** RECORDS **
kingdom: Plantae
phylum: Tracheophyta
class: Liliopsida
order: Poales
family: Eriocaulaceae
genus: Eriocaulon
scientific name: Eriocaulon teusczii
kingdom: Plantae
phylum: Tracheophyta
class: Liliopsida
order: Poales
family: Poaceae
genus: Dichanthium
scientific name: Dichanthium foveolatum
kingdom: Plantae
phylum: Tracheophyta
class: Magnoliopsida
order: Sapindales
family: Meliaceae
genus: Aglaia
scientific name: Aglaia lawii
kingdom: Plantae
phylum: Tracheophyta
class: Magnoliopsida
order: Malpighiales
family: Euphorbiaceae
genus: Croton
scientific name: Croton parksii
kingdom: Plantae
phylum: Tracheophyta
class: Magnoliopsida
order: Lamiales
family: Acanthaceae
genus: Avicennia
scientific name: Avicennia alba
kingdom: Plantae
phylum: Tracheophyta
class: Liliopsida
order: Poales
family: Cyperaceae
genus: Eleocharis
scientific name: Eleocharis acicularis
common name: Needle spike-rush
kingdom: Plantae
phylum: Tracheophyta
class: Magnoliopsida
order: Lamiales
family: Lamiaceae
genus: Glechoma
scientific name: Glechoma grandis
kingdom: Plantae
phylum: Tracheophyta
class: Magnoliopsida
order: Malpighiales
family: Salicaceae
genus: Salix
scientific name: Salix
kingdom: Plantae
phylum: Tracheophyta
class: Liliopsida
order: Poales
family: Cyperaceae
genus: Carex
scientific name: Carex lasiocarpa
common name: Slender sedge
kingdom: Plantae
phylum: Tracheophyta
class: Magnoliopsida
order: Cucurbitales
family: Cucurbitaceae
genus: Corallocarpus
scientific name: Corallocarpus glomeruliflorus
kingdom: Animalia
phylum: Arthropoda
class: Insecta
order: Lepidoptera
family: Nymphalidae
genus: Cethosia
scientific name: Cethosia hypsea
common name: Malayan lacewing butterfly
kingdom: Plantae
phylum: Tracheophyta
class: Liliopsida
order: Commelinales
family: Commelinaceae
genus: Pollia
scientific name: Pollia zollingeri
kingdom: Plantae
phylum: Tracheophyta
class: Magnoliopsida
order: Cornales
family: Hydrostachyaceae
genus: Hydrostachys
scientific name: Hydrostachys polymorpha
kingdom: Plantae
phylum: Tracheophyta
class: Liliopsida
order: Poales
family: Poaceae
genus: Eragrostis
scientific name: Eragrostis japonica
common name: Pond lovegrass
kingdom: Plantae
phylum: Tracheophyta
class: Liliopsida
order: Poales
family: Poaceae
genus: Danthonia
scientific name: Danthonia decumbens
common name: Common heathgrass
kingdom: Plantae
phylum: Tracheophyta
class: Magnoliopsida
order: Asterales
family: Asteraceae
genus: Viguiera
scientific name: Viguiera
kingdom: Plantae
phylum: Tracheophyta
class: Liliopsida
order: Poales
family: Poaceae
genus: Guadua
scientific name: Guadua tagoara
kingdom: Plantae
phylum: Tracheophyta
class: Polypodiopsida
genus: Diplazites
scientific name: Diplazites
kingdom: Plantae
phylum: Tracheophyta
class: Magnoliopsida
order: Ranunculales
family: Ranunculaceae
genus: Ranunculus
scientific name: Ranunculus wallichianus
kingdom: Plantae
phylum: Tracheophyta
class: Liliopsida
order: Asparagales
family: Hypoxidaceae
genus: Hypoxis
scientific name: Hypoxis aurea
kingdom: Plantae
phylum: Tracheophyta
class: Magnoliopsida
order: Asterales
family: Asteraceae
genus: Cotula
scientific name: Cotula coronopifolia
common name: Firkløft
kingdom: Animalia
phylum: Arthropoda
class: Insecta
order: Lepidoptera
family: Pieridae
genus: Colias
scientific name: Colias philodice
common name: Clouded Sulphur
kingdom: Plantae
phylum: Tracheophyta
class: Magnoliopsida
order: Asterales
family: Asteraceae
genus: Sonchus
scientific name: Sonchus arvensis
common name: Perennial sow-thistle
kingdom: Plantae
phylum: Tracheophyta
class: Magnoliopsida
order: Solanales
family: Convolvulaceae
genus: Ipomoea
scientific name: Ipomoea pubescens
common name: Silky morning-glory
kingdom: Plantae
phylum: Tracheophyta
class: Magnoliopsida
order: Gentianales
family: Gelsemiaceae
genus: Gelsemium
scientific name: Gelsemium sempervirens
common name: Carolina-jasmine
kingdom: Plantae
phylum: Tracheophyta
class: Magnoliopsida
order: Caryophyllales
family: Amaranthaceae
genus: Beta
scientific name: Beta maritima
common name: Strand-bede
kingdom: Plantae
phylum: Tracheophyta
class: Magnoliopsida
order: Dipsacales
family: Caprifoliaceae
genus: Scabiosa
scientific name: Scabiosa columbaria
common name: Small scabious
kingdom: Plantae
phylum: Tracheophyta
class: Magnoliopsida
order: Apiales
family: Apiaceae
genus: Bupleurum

** PROBLEM **
Recast every line of the material above as a Markdown table with two columns, Row and Line. Number the rows in order and leave out any blank lines.

** SOLUTION **
| Row | Line |
|---|---|
| 1 | kingdom: Plantae |
| 2 | phylum: Tracheophyta |
| 3 | class: Liliopsida |
| 4 | order: Poales |
| 5 | family: Eriocaulaceae |
| 6 | genus: Eriocaulon |
| 7 | scientific name: Eriocaulon teusczii |
| 8 | kingdom: Plantae |
| 9 | phylum: Tracheophyta |
| 10 | class: Liliopsida |
| 11 | order: Poales |
| 12 | family: Poaceae |
| 13 | genus: Dichanthium |
| 14 | scientific name: Dichanthium foveolatum |
| 15 | kingdom: Plantae |
| 16 | phylum: Tracheophyta |
| 17 | class: Magnoliopsida |
| 18 | order: Sapindales |
| 19 | family: Meliaceae |
| 20 | genus: Aglaia |
| 21 | scientific name: Aglaia lawii |
| 22 | kingdom: Plantae |
| 23 | phylum: Tracheophyta |
| 24 | class: Magnoliopsida |
| 25 | order: Malpighiales |
| 26 | family: Euphorbiaceae |
| 27 | genus: Croton |
| 28 | scientific name: Croton parksii |
| 29 | kingdom: Plantae |
| 30 | phylum: Tracheophyta |
| 31 | class: Magnoliopsida |
| 32 | order: Lamiales |
| 33 | family: Acanthaceae |
| 34 | genus: Avicennia |
| 35 | scientific name: Avicennia alba |
| 36 | kingdom: Plantae |
| 37 | phylum: Tracheophyta |
| 38 | class: Liliopsida |
| 39 | order: Poales |
| 40 | family: Cyperaceae |
| 41 | genus: Eleocharis |
| 42 | scientific name: Eleocharis acicularis |
| 43 | common name: Needle spike-rush |
| 44 | kingdom: Plantae |
| 45 | phylum: Tracheophyta |
| 46 | class: Magnoliopsida |
| 47 | order: Lamiales |
| 48 | family: Lamiaceae |
| 49 | genus: Glechoma |
| 50 | scientific name: Glechoma grandis |
| 51 | kingdom: Plantae |
| 52 | phylum: Tracheophyta |
| 53 | class: Magnoliopsida |
| 54 | order: Malpighiales |
| 55 | family: Salicaceae |
| 56 | genus: Salix |
| 57 | scientific name: Salix |
| 58 | kingdom: Plantae |
| 59 | phylum: Tracheophyta |
| 60 | class: Liliopsida |
| 61 | order: Poales |
| 62 | family: Cyperaceae |
| 63 | genus: Carex |
| 64 | scientific name: Carex lasiocarpa |
| 65 | common name: Slender sedge |
| 66 | kingdom: Plantae |
| 67 | phylum: Tracheophyta |
| 68 | class: Magnoliopsida |
| 69 | order: Cucurbitales |
| 70 | family: Cucurbitaceae |
| 71 | genus: Corallocarpus |
| 72 | scientific name: Corallocarpus glomeruliflorus |
| 73 | kingdom: Animalia |
| 74 | phylum: Arthropoda |
| 75 | class: Insecta |
| 76 | order: Lepidoptera |
| 77 | family: Nymphalidae |
| 78 | genus: Cethosia |
| 79 | scientific name: Cethosia hypsea |
| 80 | common name: Malayan lacewing butterfly |
| 81 | kingdom: Plantae |
| 82 | phylum: Tracheophyta |
| 83 | class: Liliopsida |
| 84 | order: Commelinales |
| 85 | family: Commelinaceae |
| 86 | genus: Pollia |
| 87 | scientific name: Pollia zollingeri |
| 88 | kingdom: Plantae |
| 89 | phylum: Tracheophyta |
| 90 | class: Magnoliopsida |
| 91 | order: Cornales |
| 92 | family: Hydrostachyaceae |
| 93 | genus: Hydrostachys |
| 94 | scientific name: Hydrostachys polymorpha |
| 95 | kingdom: Plantae |
| 96 | phylum: Tracheophyta |
| 97 | class: Liliopsida |
| 98 | order: Poales |
| 99 | family: Poaceae |
| 100 | genus: Eragrostis |
| 101 | scientific name: Eragrostis japonica |
| 102 | common name: Pond lovegrass |
| 103 | kingdom: Plantae |
| 104 | phylum: Tracheophyta |
| 105 | class: Liliopsida |
| 106 | order: Poales |
| 107 | family: Poaceae |
| 108 | genus: Danthonia |
| 109 | scientific name: Danthonia decumbens |
| 110 | common name: Common heathgrass |
| 111 | kingdom: Plantae |
| 112 | phylum: Tracheophyta |
| 113 | class: Magnoliopsida |
| 114 | order: Asterales |
| 115 | family: Asteraceae |
| 116 | genus: Viguiera |
| 117 | scientific name: Viguiera |
| 118 | kingdom: Plantae |
| 119 | phylum: Tracheophyta |
| 120 | class: Liliopsida |
| 121 | order: Poales |
| 122 | family: Poaceae |
| 123 | genus: Guadua |
| 124 | scientific name: Guadua tagoara |
| 125 | kingdom: Plantae |
| 126 | phylum: Tracheophyta |
| 127 | class: Polypodiopsida |
| 128 | genus: Diplazites |
| 129 | scientific name: Diplazites |
| 130 | kingdom: Plantae |
| 131 | phylum: Tracheophyta |
| 132 | class: Magnoliopsida |
| 133 | order: Ranunculales |
| 134 | family: Ranunculaceae |
| 135 | genus: Ranunculus |
| 136 | scientific name: Ranunculus wallichianus |
| 137 | kingdom: Plantae |
| 138 | phylum: Tracheophyta |
| 139 | class: Liliopsida |
| 140 | order: Asparagales |
| 141 | family: Hypoxidaceae |
| 142 | genus: Hypoxis |
| 143 | scientific name: Hypoxis aurea |
| 144 | kingdom: Plantae |
| 145 | phylum: Tracheophyta |
| 146 | class: Magnoliopsida |
| 147 | order: Asterales |
| 148 | family: Asteraceae |
| 149 | genus: Cotula |
| 150 | scientific name: Cotula coronopifolia |
| 151 | common name: Firkløft |
| 152 | kingdom: Animalia |
| 153 | phylum: Arthropoda |
| 154 | class: Insecta |
| 155 | order: Lepidoptera |
| 156 | family: Pieridae |
| 157 | genus: Colias |
| 158 | scientific name: Colias philodice |
| 159 | common name: Clouded Sulphur |
| 160 | kingdom: Plantae |
| 161 | phylum: Tracheophyta |
| 162 | class: Magnoliopsida |
| 163 | order: Asterales |
| 164 | family: Asteraceae |
| 165 | genus: Sonchus |
| 166 | scientific name: Sonchus arvensis |
| 167 | common name: Perennial sow-thistle |
| 168 | kingdom: Plantae |
| 169 | phylum: Tracheophyta |
| 170 | class: Magnoliopsida |
| 171 | order: Solanales |
| 172 | family: Convolvulaceae |
| 173 | genus: Ipomoea |
| 174 | scientific name: Ipomoea pubescens |
| 175 | common name: Silky morning-glory |
| 176 | kingdom: Plantae |
| 177 | phylum: Tracheophyta |
| 178 | class: Magnoliopsida |
| 179 | order: Gentianales |
| 180 | family: Gelsemiaceae |
| 181 | genus: Gelsemium |
| 182 | scientific name: Gelsemium sempervirens |
| 183 | common name: Carolina-jasmine |
| 184 | kingdom: Plantae |
| 185 | phylum: Tracheophyta |
| 186 | class: Magnoliopsida |
| 187 | order: Caryophyllales |
| 188 | family: Amaranthaceae |
| 189 | genus: Beta |
| 190 | scientific name: Beta maritima |
| 191 | common name: Strand-bede |
| 192 | kingdom: Plantae |
| 193 | phylum: Tracheophyta |
| 194 | class: Magnoliopsida |
| 195 | order: Dipsacales |
| 196 | family: Caprifoliaceae |
| 197 | genus: Scabiosa |
| 198 | scientific name: Scabiosa columbaria |
| 199 | common name: Small scabious |
| 200 | kingdom: Plantae |
| 201 | phylum: Tracheophyta |
| 202 | class: Magnoliopsida |
| 203 | order: Apiales |
| 204 | family: Apiaceae |
| 205 | genus: Bupleurum |